Também não se entende a desproporcionada preocupação com a criação de "novos profissionalismos", nomeadamente na intermediação e na mediação cultural. A distância que separa as criações artísticas (e os seus autores) dos seus públicos (de todos os públicos) tem sido artificialmente empolada por preconceitos que se reproduzem continuamente - na escola, na comunicação social, nos discursos políticos. Existe hoje, de facto, um número razoável de jovens formados em animação cultural, vítimas de uma proliferação não pensada de cursos universitários nesta área. Confrontam-se com sérias dificuldades quanto à sua inserção no mercado profissional, precisamente porque este é deficitário e porque a sua formação é desadequada. Acabam na maior parte das vezes por trabalhar no sector da assistência social (para o qual, aliás, estarão melhor apetrechados), saindo portanto do âmbito da discussão sobre política cultural. Mais importante do que criar estas carreiras, acreditamos, é articular com o Ministério da Educação e com o Ministério do Ensino Superior a criação e a consolidação de cursos nos diferentes graus de ensino (do secundário ao superior) em áreas claramente deficitárias em Portugal: para além das áreas artísticas propriamente ditas, as áreas que a ela estão directamente associadas - técnica de palco, cenografia, produção e gestão cultural, entre outras.



Administração central e autarquias

O programa pretende (e bem) ser o mesmo para as duas eleições que se avizinham - autárquicas e legislativas. A política cultural é um dos domínios onde mais urgente é a articulação entre os dois níveis de governação e isso não é claro na actual formulação do documento.

A proposta de celebração de contratos-programa entre Governo e autarquias para enquadrar a actividade das estruturas de criação (sobretudo as que estão sediadas fora de Lisboa) e o funcionamento dos equipamentos culturais públicos nas principais cidades médias do país parece-nos um exemplo claro dessa articulação. Deve atribuir-se ao Ministério da Cultura uma dotação orçamental específica para este tipo de intervenção, capaz de dar resposta ao papel estruturante e organizador do território que se atribui a tais contratos.

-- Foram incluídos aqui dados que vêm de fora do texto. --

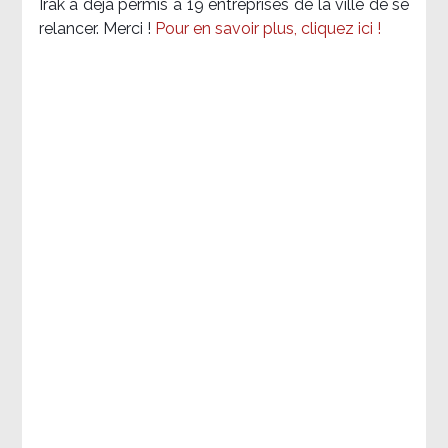
Irak a déjà permis à 19 entreprises de la ville de se
relancer. Merci !
Pour en savoir plus, cliquez ici !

Do mesmo modo, será importante definir e criar mecanismos locais de acompanhamento das políticas autárquicas em matéria cultural, que incluam e estimulem a participação dos agentes das diferentes áreas e intervenham no desenho dos protocolos a celebrar entre o poder local e a Administração Central.



Notas

Deixamos, finalmente, duas sugestões de pormenor que pretendem contribuir para a clarificação do sentido do texto:

- Na primeira frase (pág. 121), sugerimos: "As políticas de igualdade para a cultura assentam em princípios fortes de democracia, liberdade e consolidação do direito universal de acesso à arte e aos bens culturais";

- No primeiro tópico de propostas (pág. 126), em relação à consagração de 1% do OGE, sugerimos que se substitua "à fileira da cultura" por "ao Ministério da Cultura". Exemplos recentes de argumentação do actual Ministro, que procurou justificar os cortes no seu Ministério com uma suposta "transversalidade" do financiamento público ao sector, recomendam que sejamos claros nesta matéria e que não deixemos portas abertas para a desresponsabilização das entidades que têm a obrigação de dirigir as políticas culturais.